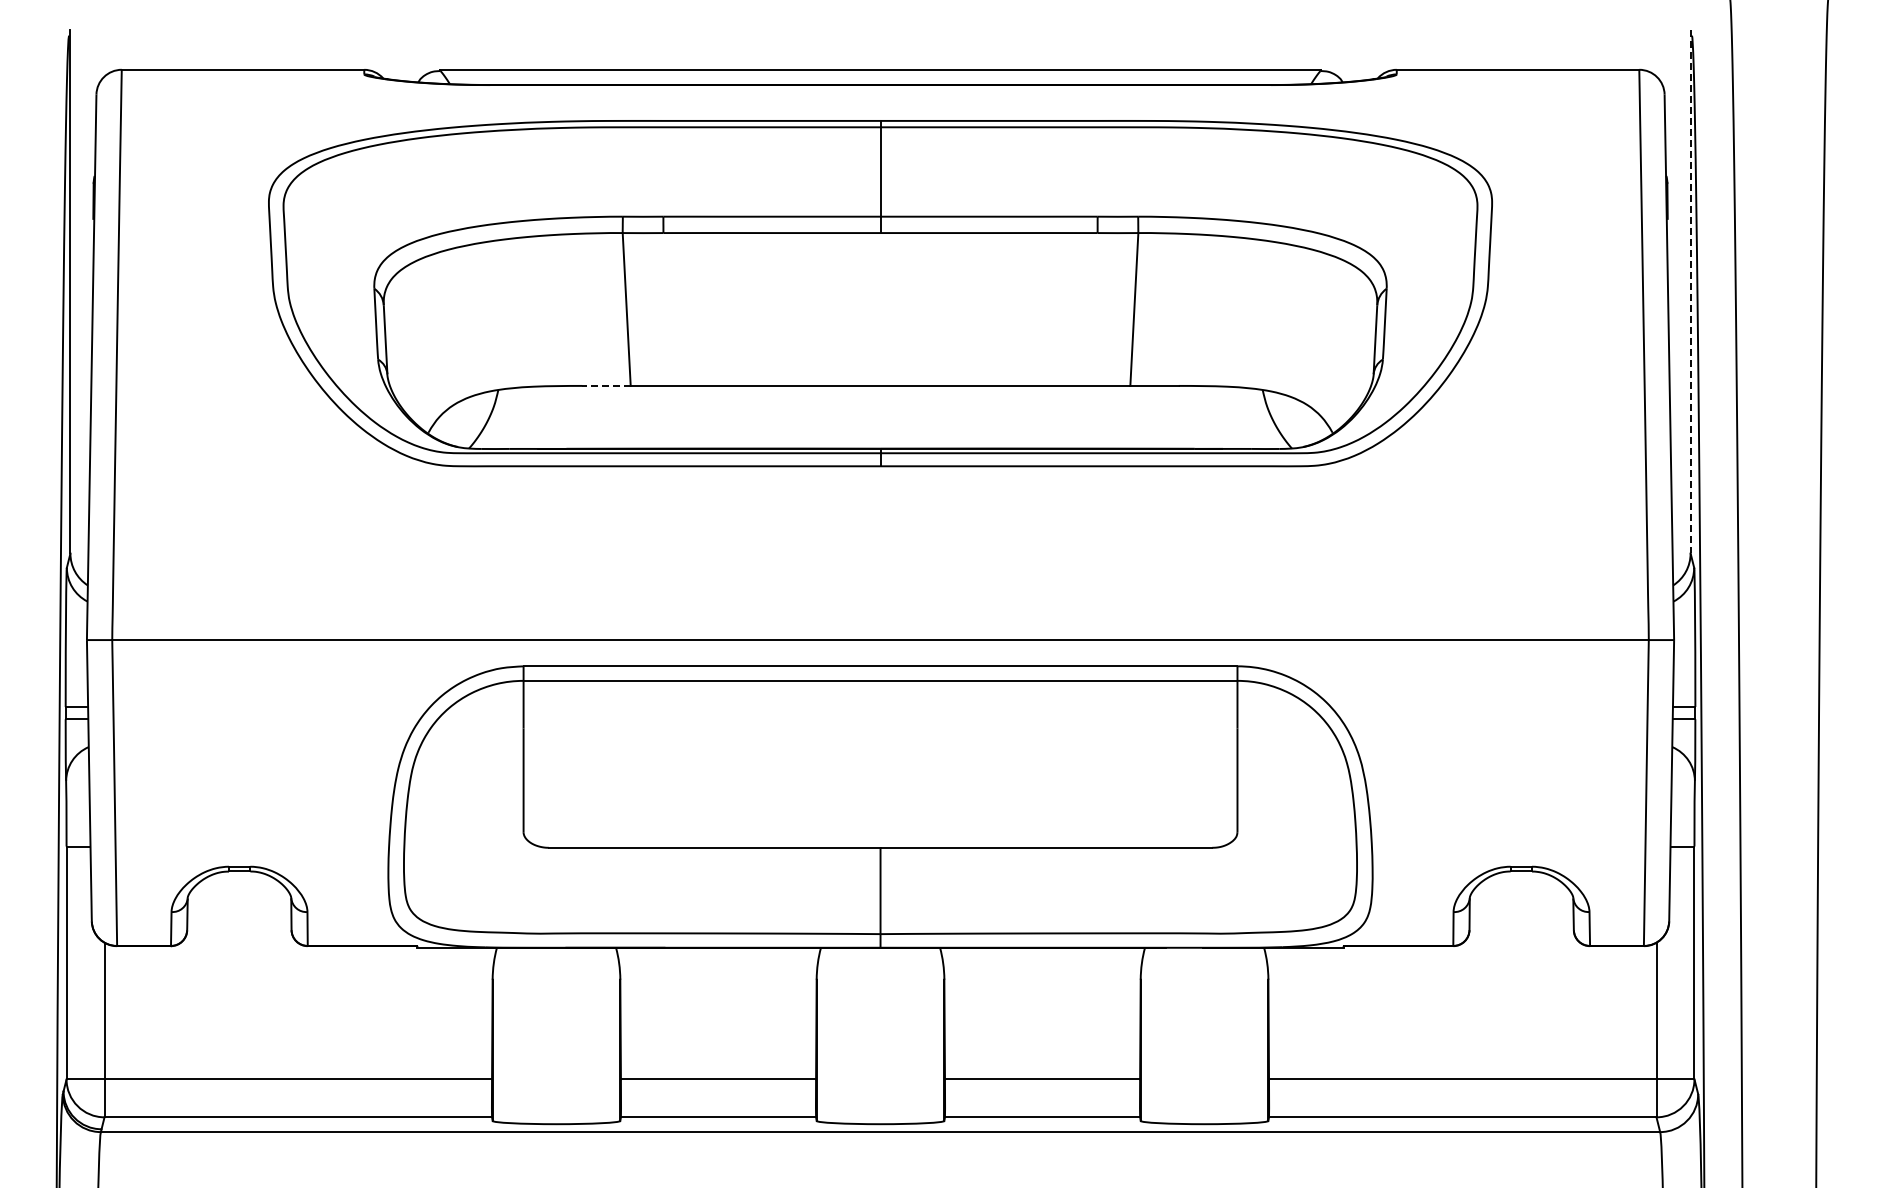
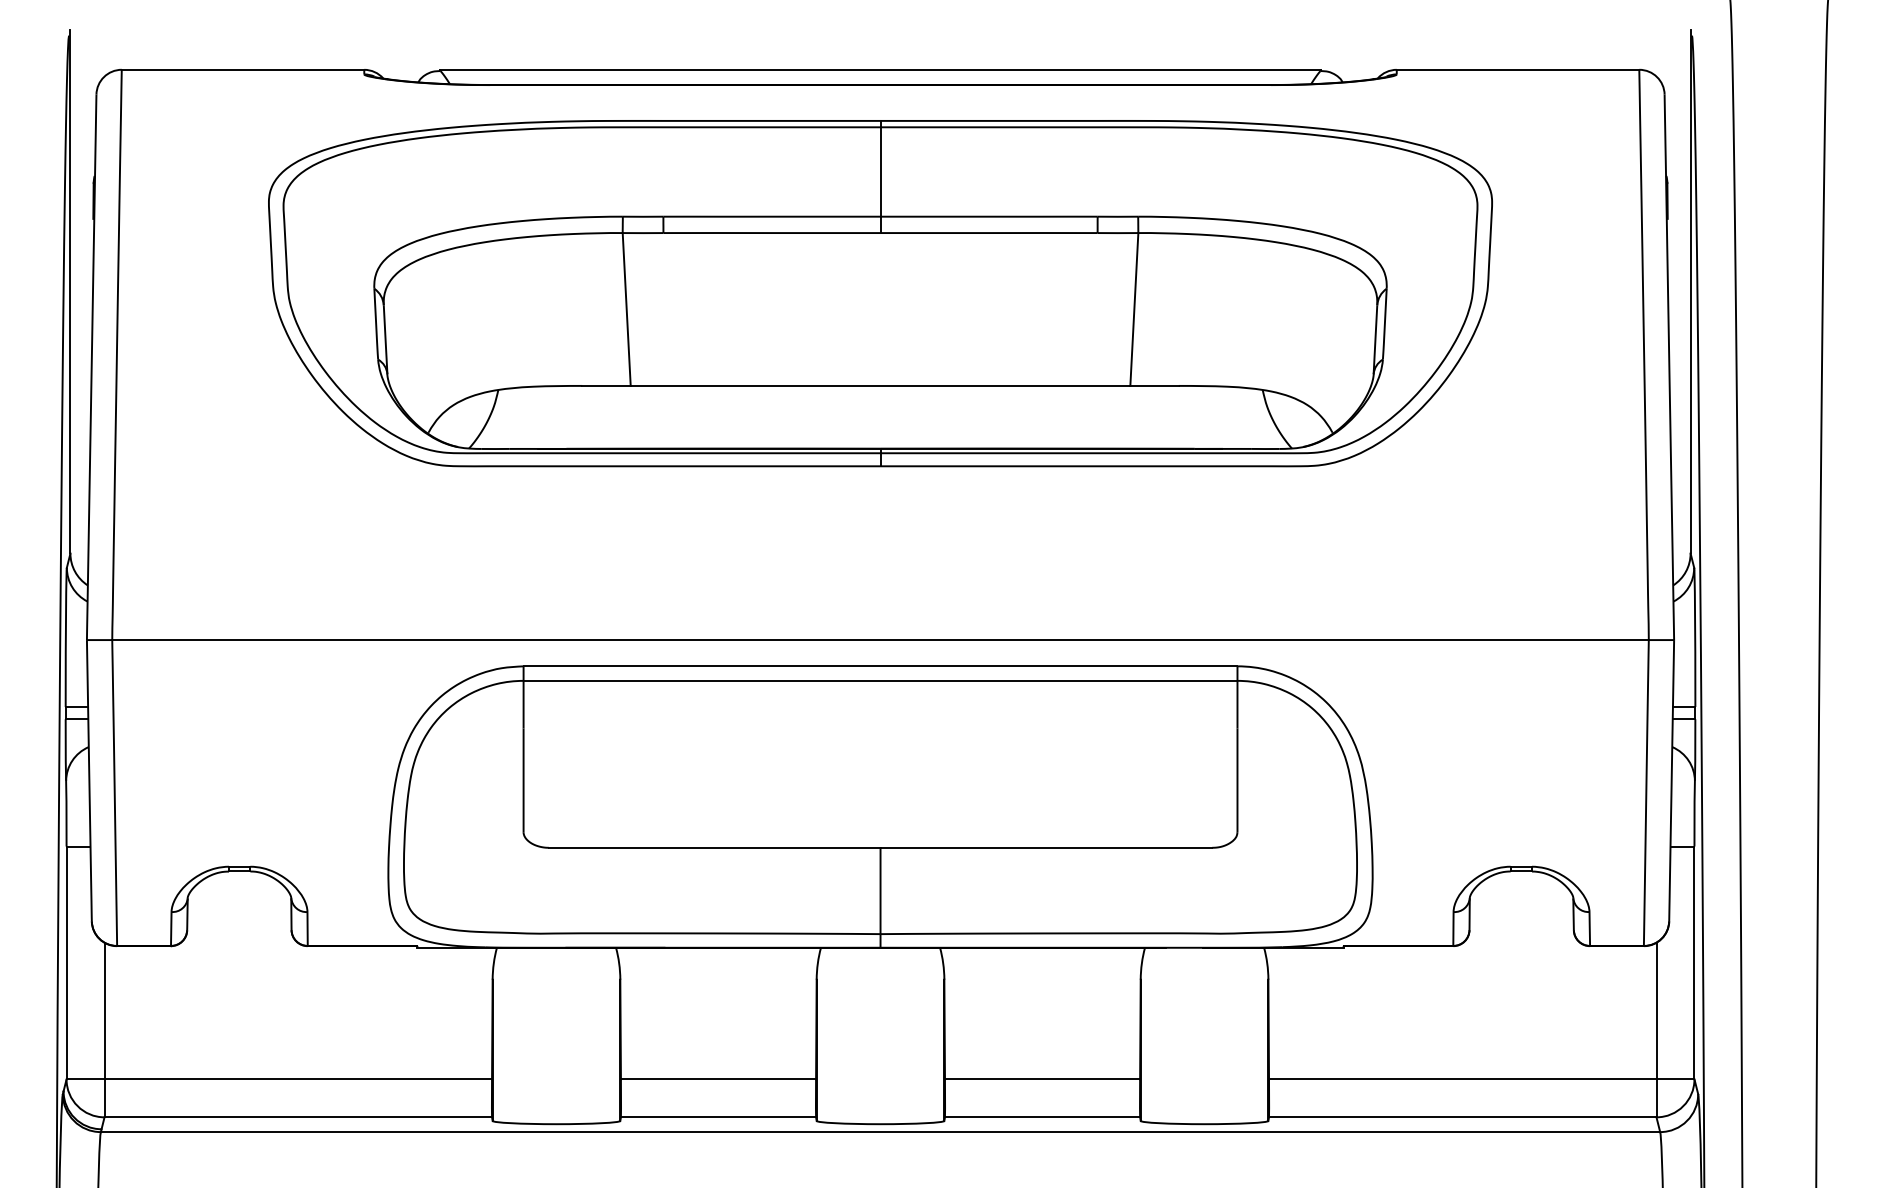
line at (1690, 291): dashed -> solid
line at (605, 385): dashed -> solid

* * *

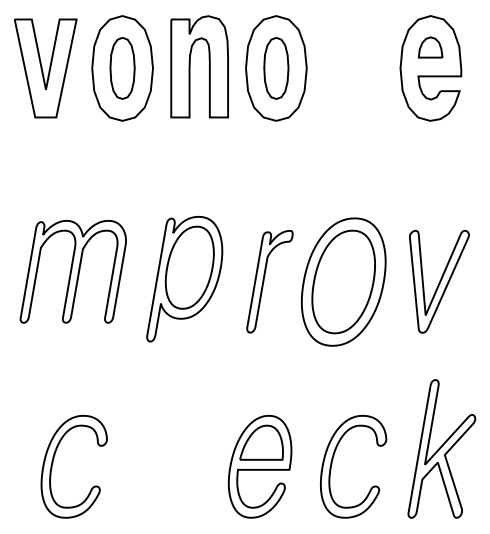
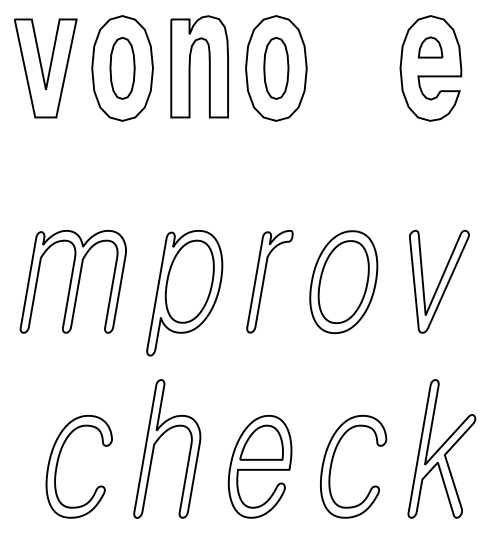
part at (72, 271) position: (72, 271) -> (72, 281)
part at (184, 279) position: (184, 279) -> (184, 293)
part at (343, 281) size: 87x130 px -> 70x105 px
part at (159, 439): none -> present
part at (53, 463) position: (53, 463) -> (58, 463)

**Task goal**
Print the items from the line containing "line at (1690, 291): dashed -> solid" through the line containing "line at (605, 385): dashed -> solid", both included, reproducing each line unchanged.

**The answer**
line at (1690, 291): dashed -> solid
line at (605, 385): dashed -> solid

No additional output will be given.